ICU registered nurse: public vs private sector pay

Public-sector pay in Australia is about 5% more than private-sector pay for similar work. The private sector typically offers stronger upside and bigger bonuses; the public sector typically offers better benefits and stability.

Public vs private pay gap

5%

Public-sector workers earn this much more than private-sector workers in Australia on average.

Public sector 92,500 AUD
Private sector 87,900 AUD

ICU registered nurse salary by city in Australia

ICU registered nurse pay is not even across Australia.

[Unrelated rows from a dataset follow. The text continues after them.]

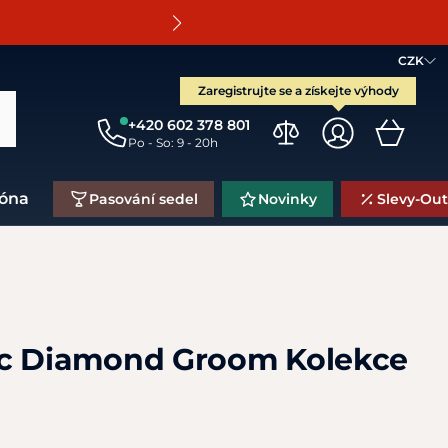
O
CZK
Zaregistrujte se a získejte výhody
+420 602 378 801
Po - So: 9 - 20h
zóna
Pasování sedel
Novinky
Slevy-Out
ec Diamond Groom Kolekce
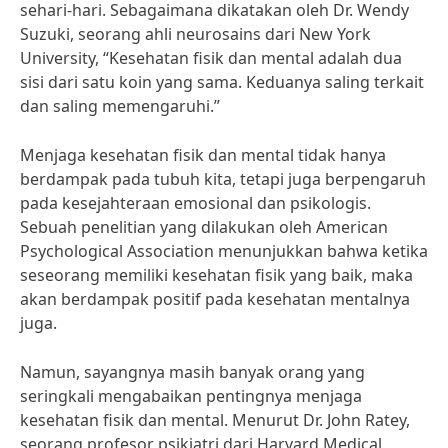
sehari-hari. Sebagaimana dikatakan oleh Dr. Wendy
Suzuki, seorang ahli neurosains dari New York
University, “Kesehatan fisik dan mental adalah dua
sisi dari satu koin yang sama. Keduanya saling terkait
dan saling memengaruhi.”
Menjaga kesehatan fisik dan mental tidak hanya
berdampak pada tubuh kita, tetapi juga berpengaruh
pada kesejahteraan emosional dan psikologis.
Sebuah penelitian yang dilakukan oleh American
Psychological Association menunjukkan bahwa ketika
seseorang memiliki kesehatan fisik yang baik, maka
akan berdampak positif pada kesehatan mentalnya
juga.
Namun, sayangnya masih banyak orang yang
seringkali mengabaikan pentingnya menjaga
kesehatan fisik dan mental. Menurut Dr. John Ratey,
seorang profesor psikiatri dari Harvard Medical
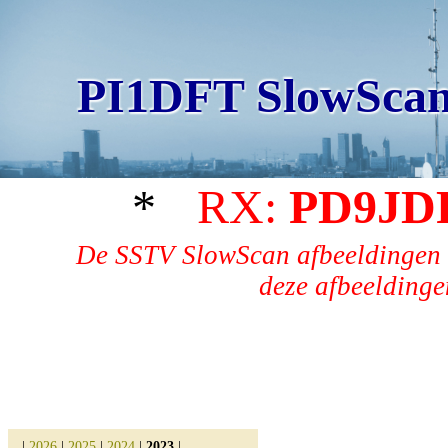
PI1DFT SlowScan
*
RX:
PD9JD
De SSTV SlowScan afbeeldingen 
deze afbeeldingen
|
2026
|
2025
|
2024
|
2023
|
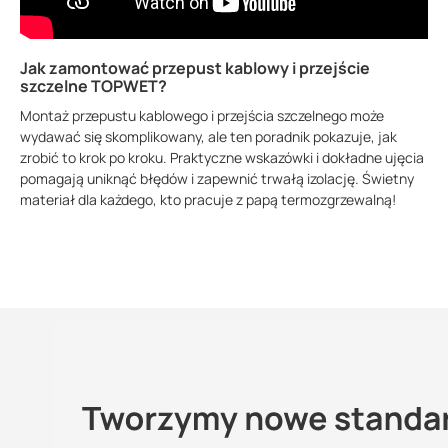
Jak zamontować przepust kablowy i przejście
szczelne TOPWET?
Montaż przepustu kablowego i przejścia szczelnego może
wydawać się skomplikowany, ale ten poradnik pokazuje, jak
zrobić to krok po kroku. Praktyczne wskazówki i dokładne ujęcia
pomagają uniknąć błędów i zapewnić trwałą izolację. Świetny
materiał dla każdego, kto pracuje z papą termozgrzewalną!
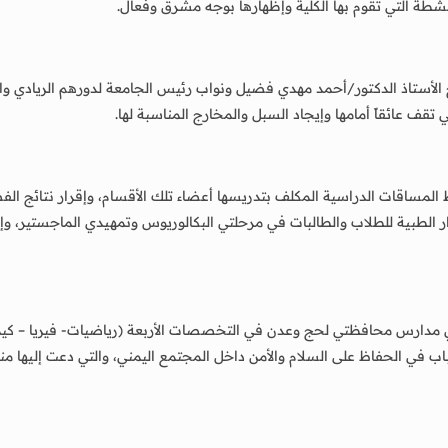
طة التي تقوم بها الكلية وإظهارها بوجه مشرق وفعال.
لأستاذ الدكتور/أحمد مهدي فضيل ونواب رئيس الجامعة لدورهم الريادي والفع
تقف عائقاً أمامها وإيجاد السبل والمخارج المناسبة لها.
المساقات الدراسية المكلف بتدريسها أعضاء تلك الأقسام، وإقرار نتائج الف
ار الطبية للطلاب والطالبات في مرحلتي البكالوريوس وتمهيدي الماجستير، وإق
ب في الحفاظ على السلام والأمن داخل المجتمع اليمني، والتي دعت إليها منظم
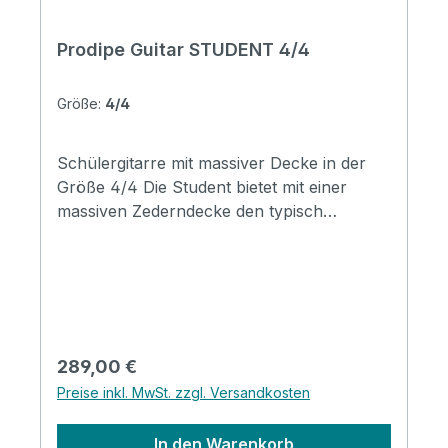
Prodipe Guitar STUDENT 4/4
Größe:
4/4
Schülergitarre mit massiver Decke in der
Größe 4/4 Die Student bietet mit einer
massiven Zederndecke den typisch
spanischen Sound. Mahagoni Boden und
Zargen sowie der seidenmatte Look runden
die Student tonlich sowie optisch ab. Die
Student wird regelmäßig von
Gitarrenlehrern empfohlen und ist mit
ihrem kraftvollen, warmen Klang sowie
Regulärer Preis:
289,00 €
angenehmen Spielgefühl die perfekte
Preise inkl. MwSt. zzgl. Versandkosten
Schülergitarre. Specifications Brand :
Prodipe Guitars Series: Classical Guitars
In den Warenkorb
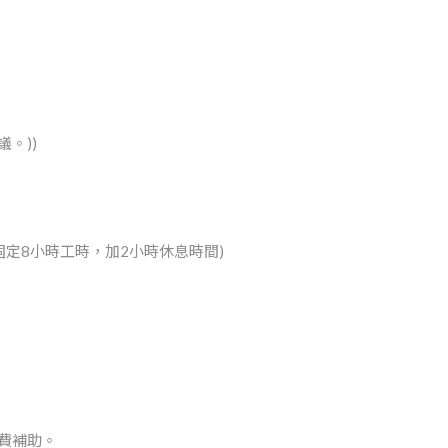
。))
班次固定8小時工時，加2小時休息時間)
費補助。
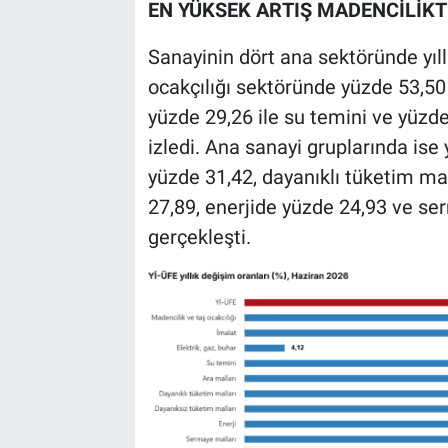
EN YÜKSEK ARTIŞ MADENCİLİKT
Sanayinin dört ana sektöründe yıl
ocakçılığı sektöründe yüzde 53,50 
yüzde 29,26 ile su temini ve yüzde 
izledi. Ana sanayi gruplarında ise 
yüzde 31,42, dayanıklı tüketim ma
27,89, enerjide yüzde 24,93 ve se
gerçekleşti.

The chart below shows the highest-paying cities in the dataset, followed by the full location table.

  • Brisbane
  • Sydney
  • Melbourne
  • Adelaide
  • Perth
  • Gold Coast-Tweed
  • Canberra-Queanbeyan
  • Newcastle
  • Sunshine Coast
  • Gosford
LocationTypeAverageMedianRange
BrisbaneCity87,200 AUD90,900 AUD41,100-134,700 AUD
SydneyCity86,100 AUD91,000 AUD43,400-138,700 AUD
MelbourneCity84,800 AUD90,900 AUD41,000-137,100 AUD
AdelaideCity84,600 AUD76,600 AUD45,600-123,800 AUD
PerthCity83,300 AUD92,000 AUD38,000-134,100 AUD
Gold Coast-TweedCity82,300 AUD76,000 AUD44,800-125,400 AUD
Canberra-QueanbeyanCity80,800 AUD80,200 AUD39,800-125,400 AUD
NewcastleCity79,000 AUD77,000 AUD41,900-119,700 AUD
Sunshine CoastCity78,100 AUD81,200 AUD39,400-121,800 AUD
GosfordCity76,000 AUD78,100 AUD35,300-115,600 AUD
WollongongCity74,200 AUD74,200 AUD36,200-115,600 AUD


ICU Registered Nurse in Australia: FAQs

  • How much does an ICU registered nurse make per month in Australia?

    An ICU registered nurse in Australia earns about 6,558 AUD a month before tax, based on an annual average of 78,700 AUD.

  • What's the salary range for an ICU registered nurse in Australia?

    Entry-level ICU registered nurses in Australia start near 39,700 AUD. Top-end pay reaches around 124,500 AUD. The middle 50% of earners sit between 52,800 and 97,300 AUD.

  • Is the median ICU registered nurse salary in Australia higher or lower than the average?

    The median is 79,000 AUD, higher than the average of 78,700 AUD. Half of ICU registered nurses in Australia earn below the median, half earn above it.

  • What's the gender pay gap for ICU registered nurses in Australia?

    Men working as an ICU registered nurse in Australia earn around 9% less than women on average (76,800 vs 84,200 AUD a year).

  • Do ICU registered nurses in Australia get bonuses?

    About 55% of ICU registered nurses in Australia reported a bonus in the past 12 months. Reported bonuses ranged from 3% to 6% of base salary.

  • Do ICU registered nurses earn more in the public or private sector in Australia?

    In Australia, the public sector pays an ICU registered nurse about 5% more on average. Public-sector pay tends to be steadier; private-sector pay tends to offer bigger upside.

  • How often do ICU registered nurses in Australia get a pay raise?

    An ICU registered nurse in Australia sees a raise of around 9% every 18 months, equivalent to roughly 6% a year.